### STATED PROBLEM
Pick out every line in the rows below that has the word "What" in it, and copy each of those lines.
start RAW DATA
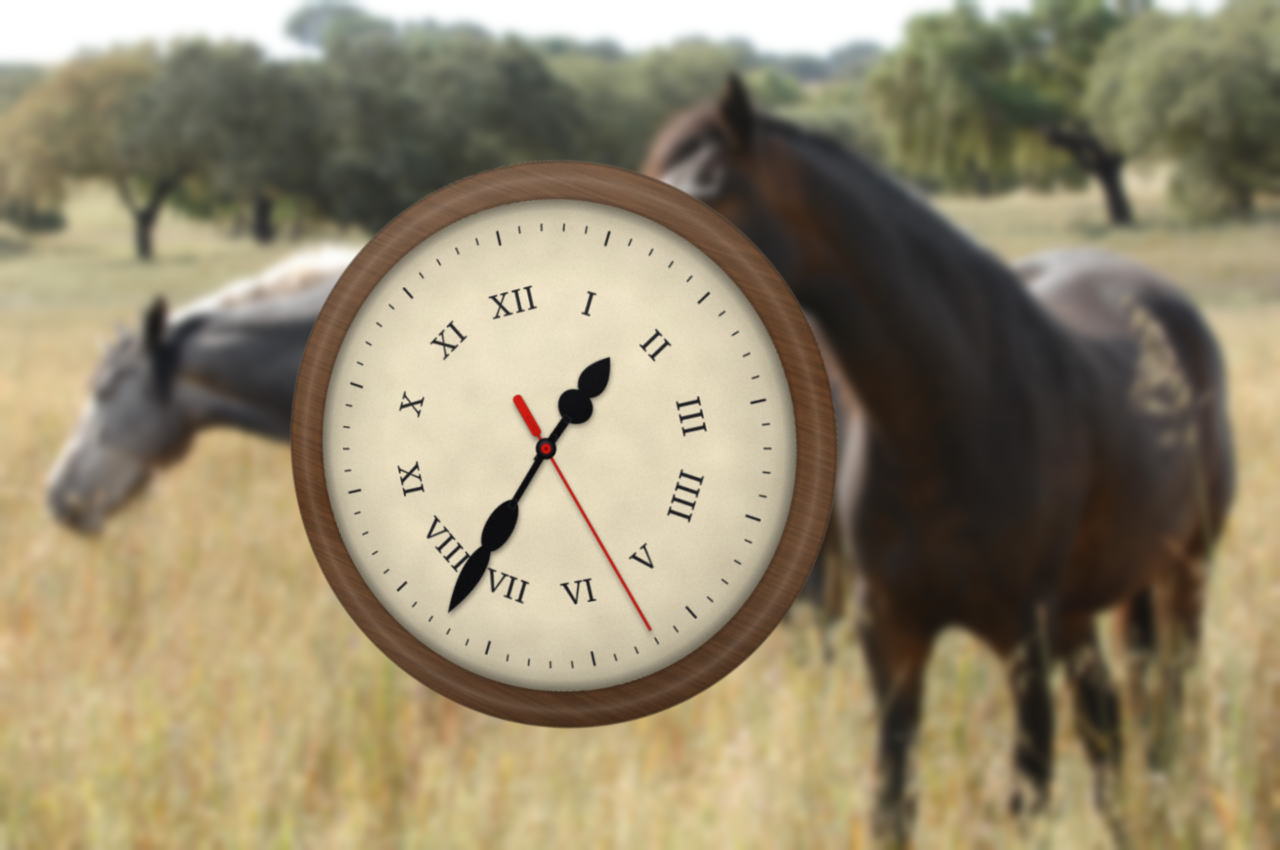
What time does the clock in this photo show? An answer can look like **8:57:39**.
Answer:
**1:37:27**
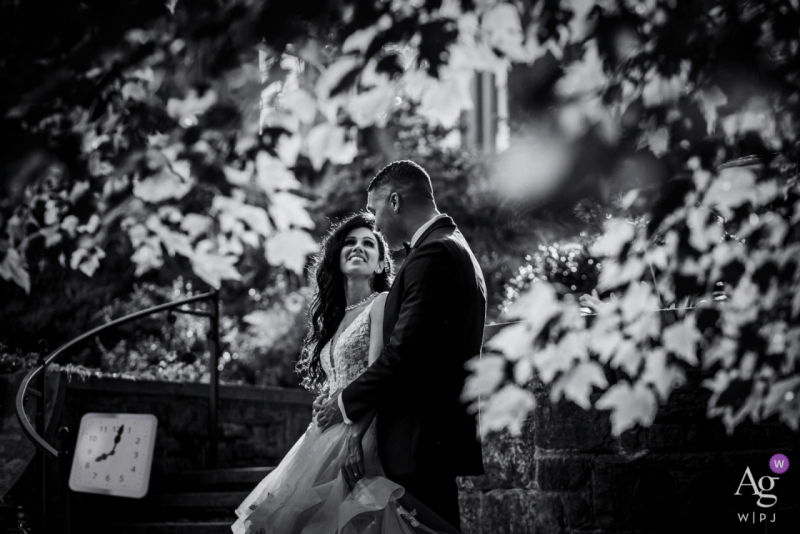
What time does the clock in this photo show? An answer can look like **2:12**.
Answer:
**8:02**
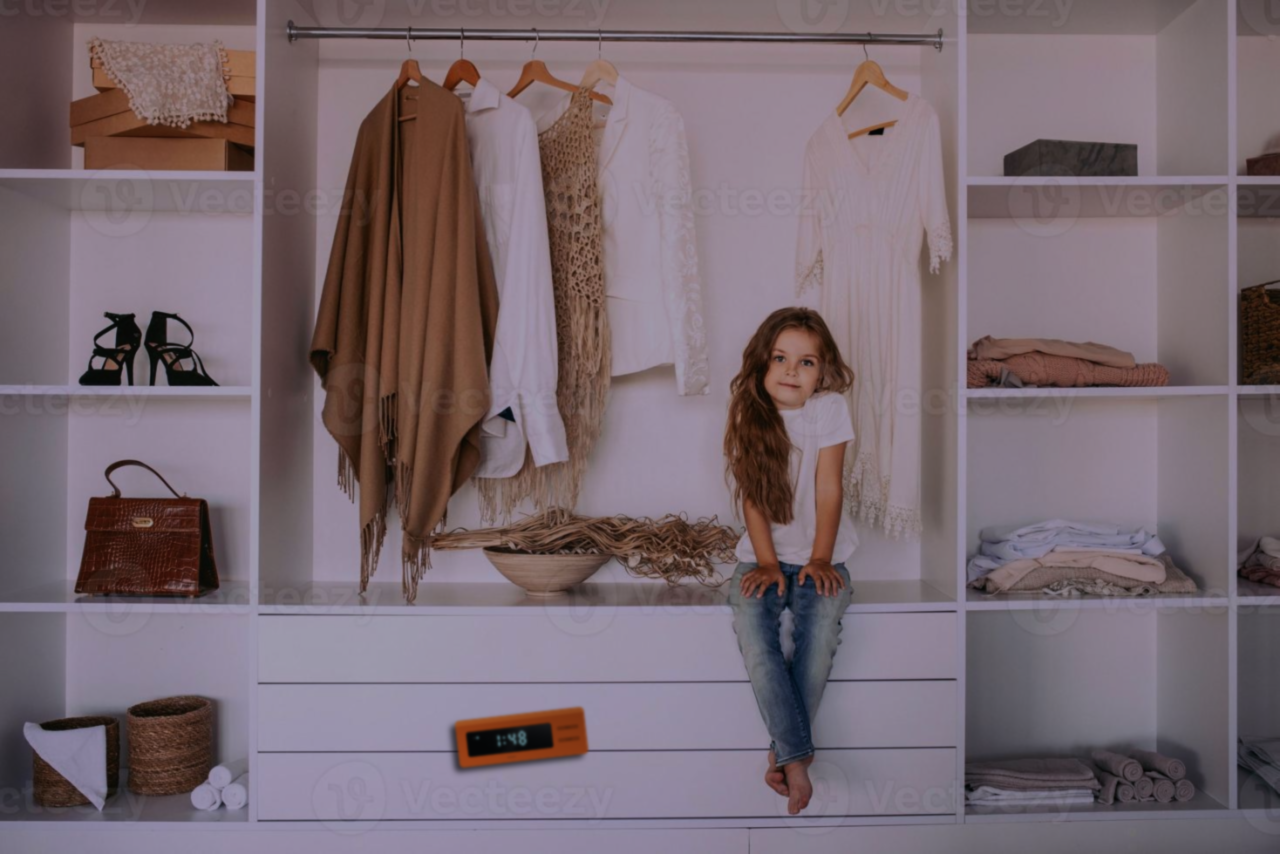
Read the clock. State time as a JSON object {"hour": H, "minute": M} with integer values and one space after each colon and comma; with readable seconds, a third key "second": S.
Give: {"hour": 1, "minute": 48}
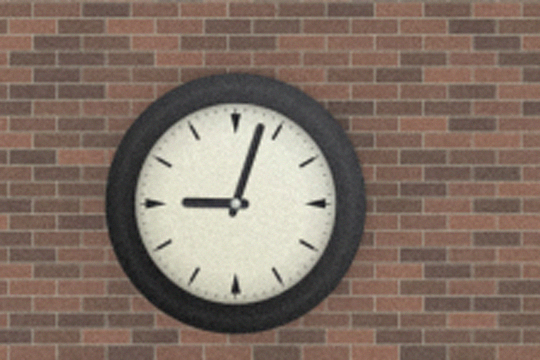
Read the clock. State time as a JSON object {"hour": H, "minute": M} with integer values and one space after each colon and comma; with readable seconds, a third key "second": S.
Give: {"hour": 9, "minute": 3}
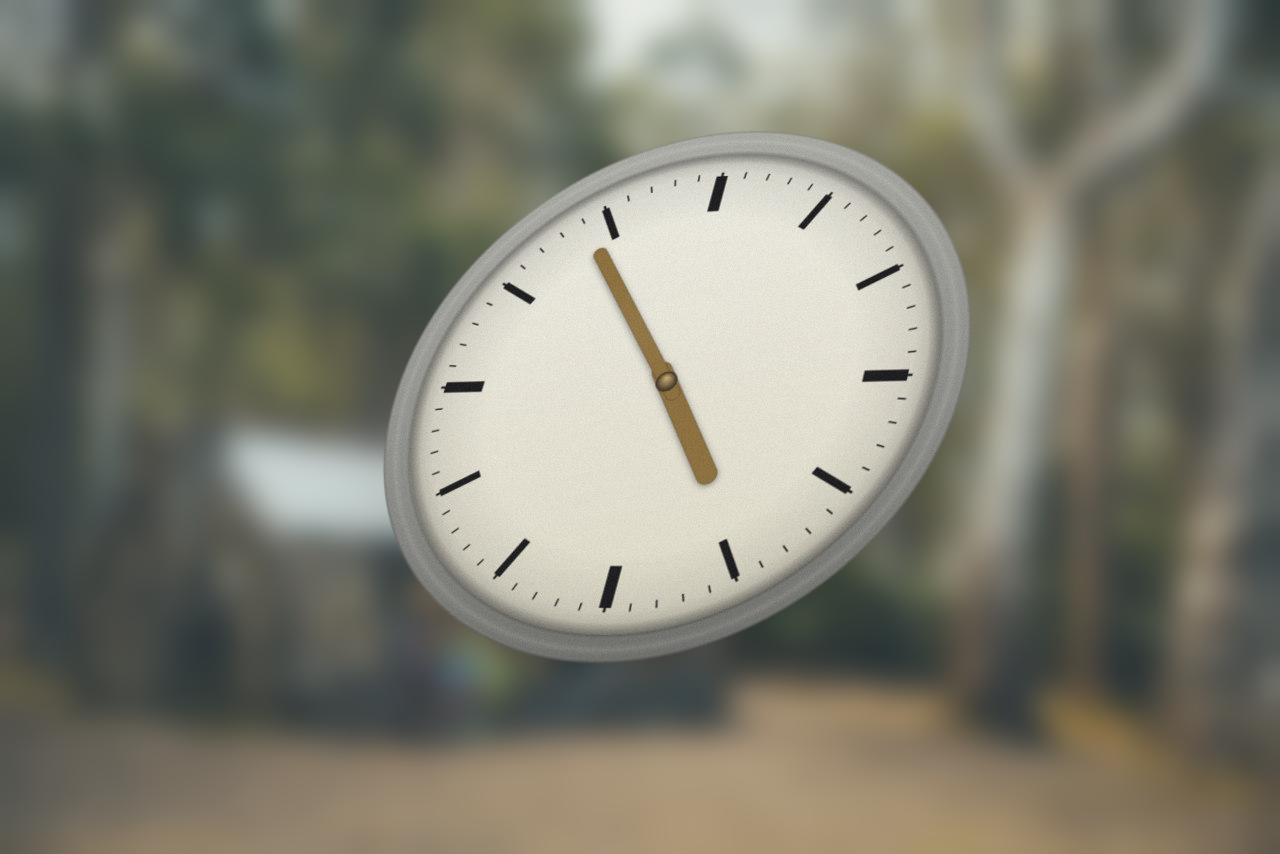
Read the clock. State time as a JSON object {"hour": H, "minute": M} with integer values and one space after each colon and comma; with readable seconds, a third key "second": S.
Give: {"hour": 4, "minute": 54}
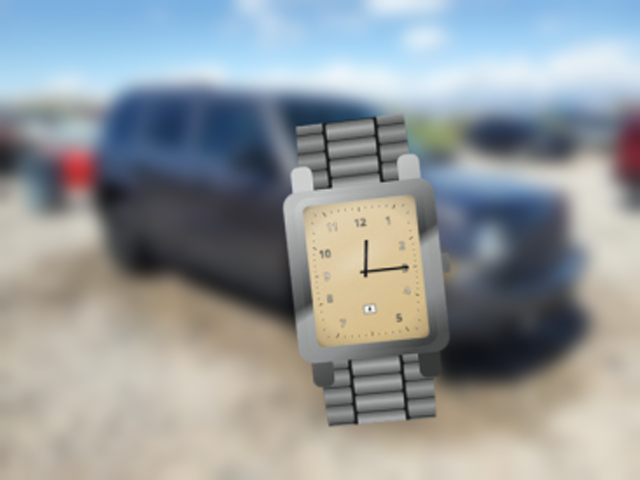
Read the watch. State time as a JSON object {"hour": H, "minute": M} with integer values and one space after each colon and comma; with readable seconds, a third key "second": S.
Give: {"hour": 12, "minute": 15}
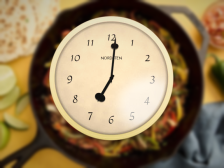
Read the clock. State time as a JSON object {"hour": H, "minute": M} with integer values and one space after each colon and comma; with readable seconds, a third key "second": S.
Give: {"hour": 7, "minute": 1}
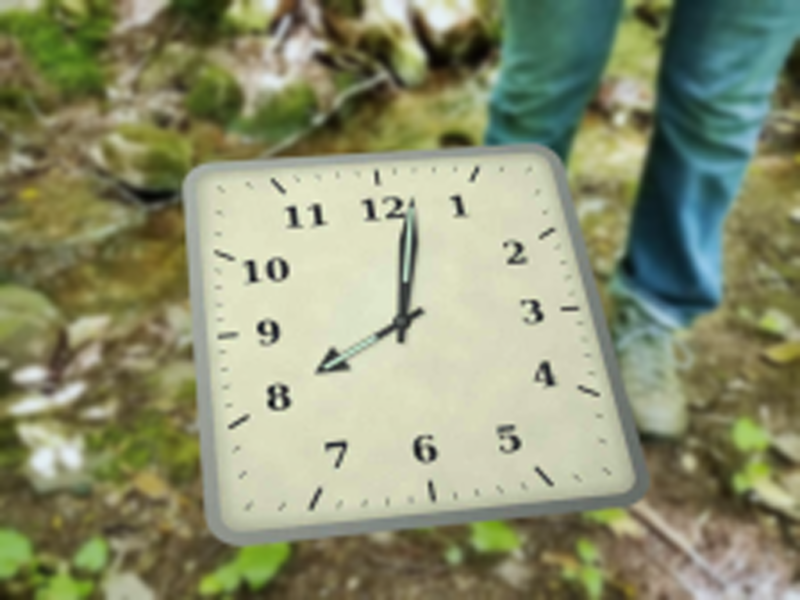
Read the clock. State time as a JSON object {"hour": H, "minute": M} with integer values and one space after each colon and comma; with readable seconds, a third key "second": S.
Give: {"hour": 8, "minute": 2}
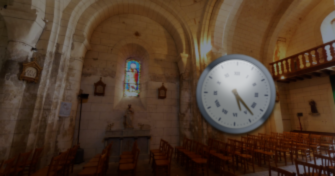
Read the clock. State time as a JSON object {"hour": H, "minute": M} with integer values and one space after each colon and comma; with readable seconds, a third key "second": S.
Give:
end RAW DATA
### THE SOLUTION
What time does the clock in this photo show? An answer can look like **8:57:39**.
What time does the clock in this photo show? An answer can look like **2:12**.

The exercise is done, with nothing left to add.